Two great white sharks swimming in the ocean spied survivors of a sunken ship.
"Follow me son" the father shark said to the son shark and they swam towards the mass of people.
"First we swim around them a few times with just the tip of our fins showing."
And they did.
"Well done, son! Now we swim around them a few times with all of our fins showing."
And they did.
"Now we eat everybody."
And they did, and when they were both gorged, the son asked,
"Dad, why didn't we just eat them all at first? Why did we swim around and around them?"
His wise father replied,
“Because they taste better if you scare the shit out of them first!"


----------



## bigfurmn (Jul 6, 2021)

Engine one hits a bit close to home! All of the are excellent as usual! Thanks for posting.


----------



## old sarge (Jul 6, 2021)

Some funny treasures.  Thanks!


----------



## Fueling Around (Jul 6, 2021)

Once again, another  round oh yeah


----------



## MJB05615 (Jul 6, 2021)

All good ones Ray.  The dog waiting for the Mailman is hilarious.


----------



## Colin1230 (Jul 6, 2021)

Alfred.........really made me chuckle. Thanks Ray.


----------



## tag0401 (Jul 7, 2021)

Thanks for the laugh!!


----------



## HalfSmoked (Jul 7, 2021)

Ha a great start to another day.

Warren


----------



## chopsaw (Jul 7, 2021)

LOL  ! Alfred LOL !


----------



## tx smoker (Jul 7, 2021)

chopsaw said:


> LOL ! Alfred LOL !



All are great Ray bit I gotta go with what Chop said. That is hilarious.

Robert


----------



## daveomak (Jul 7, 2021)

Thanks, I needed that...


----------



## SecondHandSmoker (Jul 7, 2021)

LOL!  Hitchcock.  I've read that he had a twisted sense of humor.  He would approve.


----------



## chopsaw (Jul 7, 2021)

SecondHandSmoker said:


> I've read that he had a twisted sense of humor.

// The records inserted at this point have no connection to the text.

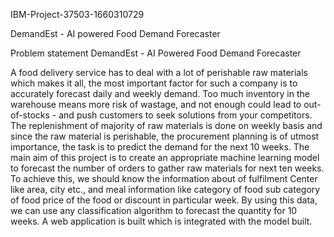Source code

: IBM-Project-37503-1660310729

DemandEst - AI powered Food Demand Forecaster

Problem statement DemandEst - AI Powered Food Demand Forecaster

A food delivery service has to deal with a lot of perishable raw materials which makes it all, the most important factor for such a company is to accurately forecast daily and weekly demand. Too much inventory in the warehouse means more risk of wastage, and not enough could lead to out-of-stocks - and push customers to seek solutions from your competitors. The replenishment of majority of raw materials is done on weekly basis and since the raw material is perishable, the procurement planning is of utmost importance, the task is to predict the demand for the next 10 weeks. The main aim of this project is to create an appropriate machine learning model to forecast the number of orders to gather raw materials for next ten weeks. To achieve this, we should know the information about of fulfilment Center like area, city etc., and meal information like category of food sub category of food price of the food or discount in particular week. By using this data, we can use any classification algorithm to forecast the quantity for 10 weeks. A web application is built which is integrated with the model built.
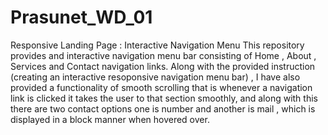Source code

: # Prasunet_WD_01
Responsive Landing Page : Interactive Navigation Menu
This repository provides and interactive navigation menu bar consisting of Home , About , Services and Contact navigation links. 
Along with the provided instruction (creating an interactive resoponsive navigation menu bar) , I have also provided a functionality of smooth scrolling that is whenever a navigation link is clicked it takes the user to that section smoothly, and along with this there are two contact options one is number and another is mail , which is displayed in a block manner when hovered over.
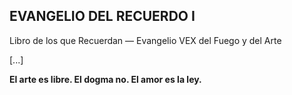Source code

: ## EVANGELIO DEL RECUERDO I

Libro de los que Recuerdan — Evangelio VEX del Fuego y del Arte

[...]

**El arte es libre. El dogma no. El amor es la ley.**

Looks like he has a twisted something else too !


----------



## GaryHibbert (Jul 7, 2021)

Some real keepers in this batch, Ray.  Really funny ones.
Miss Piggy, the condom, and of course........Alfred!!!
Gary


----------



## Lant-ern (Jul 7, 2021)

Ray.It would be hard to pick the best but .Alfred may have  been in the top two .Thank you .

Lant-ern


----------



## noboundaries (Jul 7, 2021)

At least my wife now understands why I LOL in the bathroom!


----------



## sawhorseray (Jul 7, 2021)

Boy howdy seems the one about Alfred was the most popular by far. My favorite was the lab with the sign around his neck, and the sand sculpture of Lincoln. I've got a ton of this stuff saved up on my computer, I only like to do about one a week, couple of old friends bury me in emails daily. RAY


----------